Die emanzipative Perspektivität von Design kann der Strategie der Aufklärung dadurch entsprechen, dass es im Prinzip eine frei wählbare Zuwendung ermöglicht, also trotz gezielt geplanter ästhetischer Wirkungen den Rezipienten weder überrumpeln noch überlisten will. Designer sollten sich den Respekt vor der Wahlfreiheit und der bewussten, gefühlsbezogenen Erfahrungsevaluation des einzelnen bewahren, auch wenn es um vermeintlich kleine Entscheidungen geht. Denn diese können im subjektiven Empfinden große Bedeutung erlangen. Hier muss sich das verantwortliche Eintreten der Designer für ihr Tun bewähren, denn in diesem Punkt treffen sich ästhetische und ethische Argumente am engsten. Für jeden Menschen, ob in der Rolle des Designers oder des Nutzers, gilt es, zu erkennen, dass Entscheidungsfreiheit mit Verantwortungsbewusstsein verbunden ist.

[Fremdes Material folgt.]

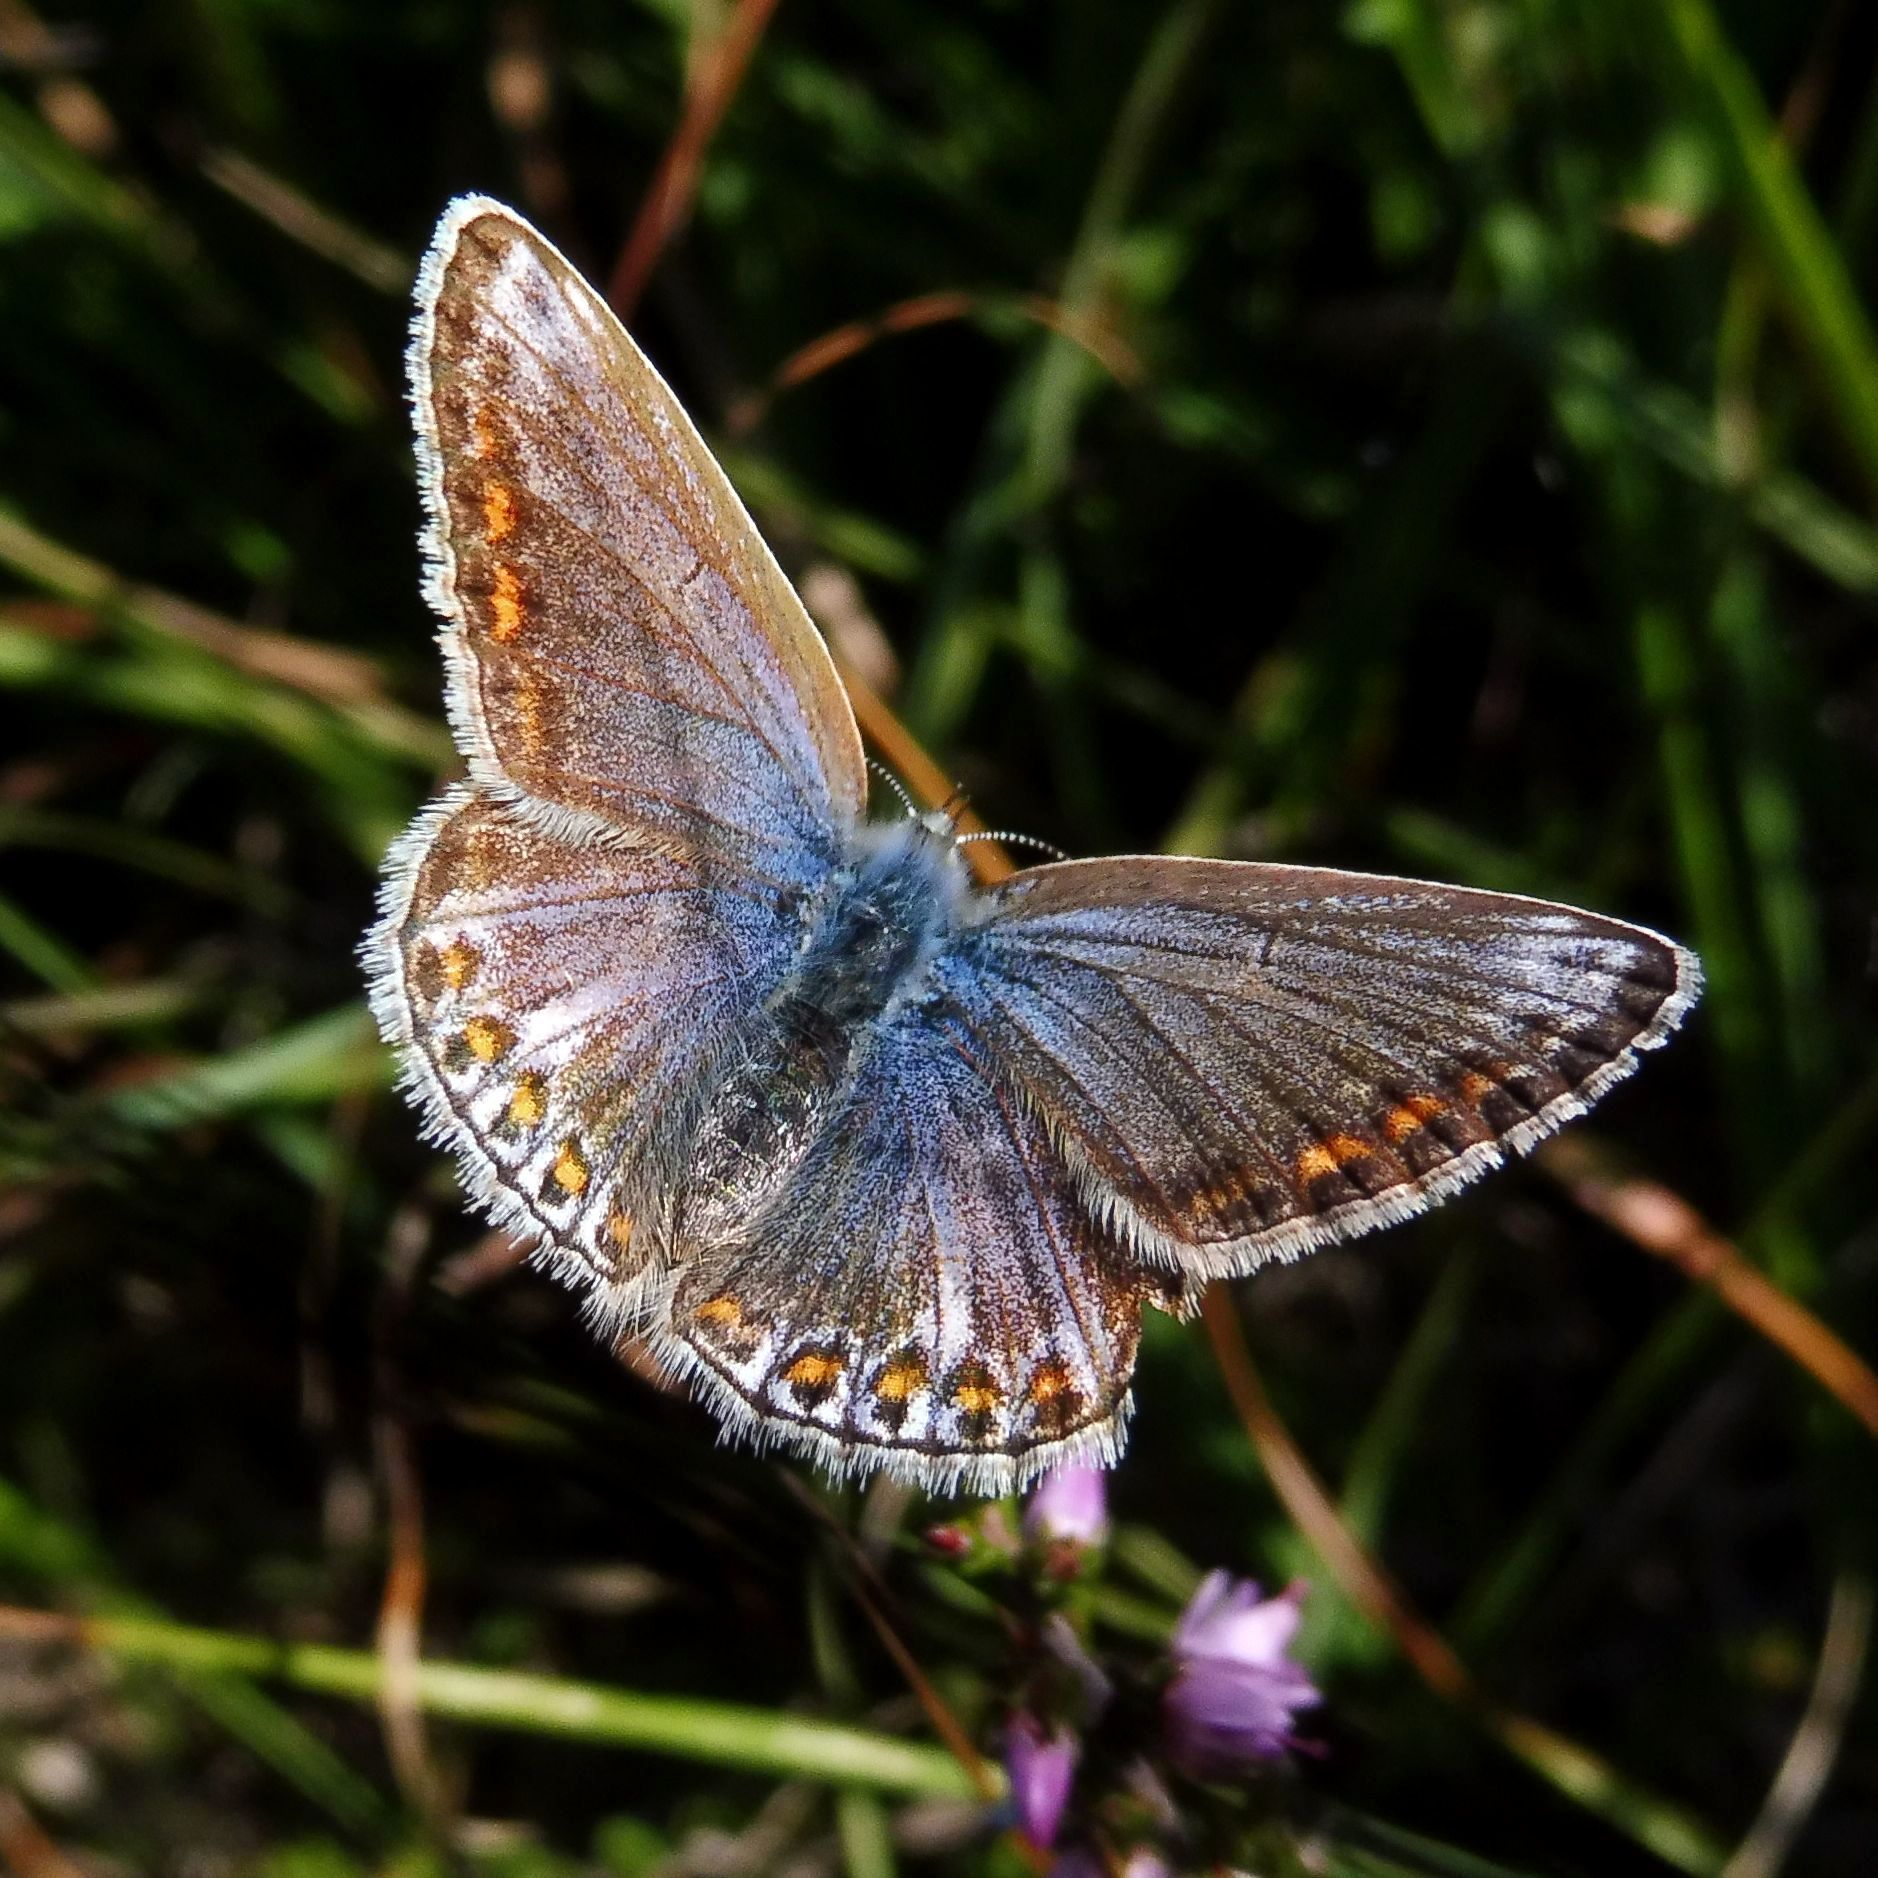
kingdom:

Beispiele für die emanzipative Perspektivität von Design

Ähnlich einem Medikament das heute nur selten ohne Aufklärung über die Wirkung und ohne Zustimmung des Patienten verabreicht wird, müsste auch ein Rezipient vor der Präsentation eines ästhetischen Angebots über die mögliche Wirkung innerhalb der ästhetischen Erfahrung aufgeklärt werden, um freiwillig und verantwortlich mitentscheiden zu können.

Die perzeptive Qualität förderndes, auf die formative Aktualität ausgerichtetes Design sollte das Entstehen von reflektiver Sinnlichkeit, geschmacklicher Gemeinsamkeit und konkreter Dinglichkeit innerhalb der ästhetischen Erfahrung anregen, sie aber nicht ohne Vorwarnung überwältigen und somit jede bewusste Reflexion und Entscheidungsmöglichkeit, zur Annäherung oder zur Abwehr, ausschalten. Eine ästhetisch opulente Architektur und Ausstattung, die beispielsweise bei Schlössern oder auch Bankgebäuden zum Einsatz kommt, kann den unbedarften Besucher in Bann schlagen. Diese ganzheitliche Vereinnahmung der perzeptiven Qualität durch ästhetische Reize, demonstrativ betonte Gemeinsamkeit und zur unverrückbaren Macht aufgebauten Dinglichkeit, unterdrückt für den Besucher selbst unmerklich zunehmend jede eigenständige Aktivität.

Ebenso wäre beim Einsatz der evokativen Aktualität von Design zur Anregung der empathiven Qualität zu beachten, dass Gelegenheiten zur kurzen Distanznahme und innerlichem Rückzug bestehen. Insbesondere Filme können den Zuschauer zur Anteilnahme durch Lachen oder Weinen evozieren. Wenn die Dramaturgie den Zuschauer aber unentwegt durch ein Gefühlsbad treibt, ohne ruhige Phasen zur Besinnung auf das Selbstgefühl, die gegenwärtige Verbundenheit mit den anderen Kinobesuchern und dem eigenen Imaginieren von durch den Film inspirierten virtuellen Inszenierungen einzubauen, wird der Zuschauer völlig vereinnahmt und fühlt sich am Ende ausgebrannt.

Auch hinsichtlich der prospektiven Aktualität zur Unterstützung der imaginativen Qualität ist es wichtig, Entscheidungsmöglichkeiten in Sinne der Strategie der Aufklärung offen zu halten. Daher ist die prospektive Aktualität von Design nicht mit dem linear ausgerichteten, avantgardistischen Anspruch, der beispielsweise die Designer der Moderne erfüllte, gleichzusetzen. Dieser würde die Richtung für den fiktiven Selbstentwurf, die projektive Einigkeit und die virtuelle Inszenierung zu stark vorgeben und anstatt zur selbstbestimmten Entfaltung imaginativer Qualität zu verhelfen, jedermann zum Nachläufer degradieren.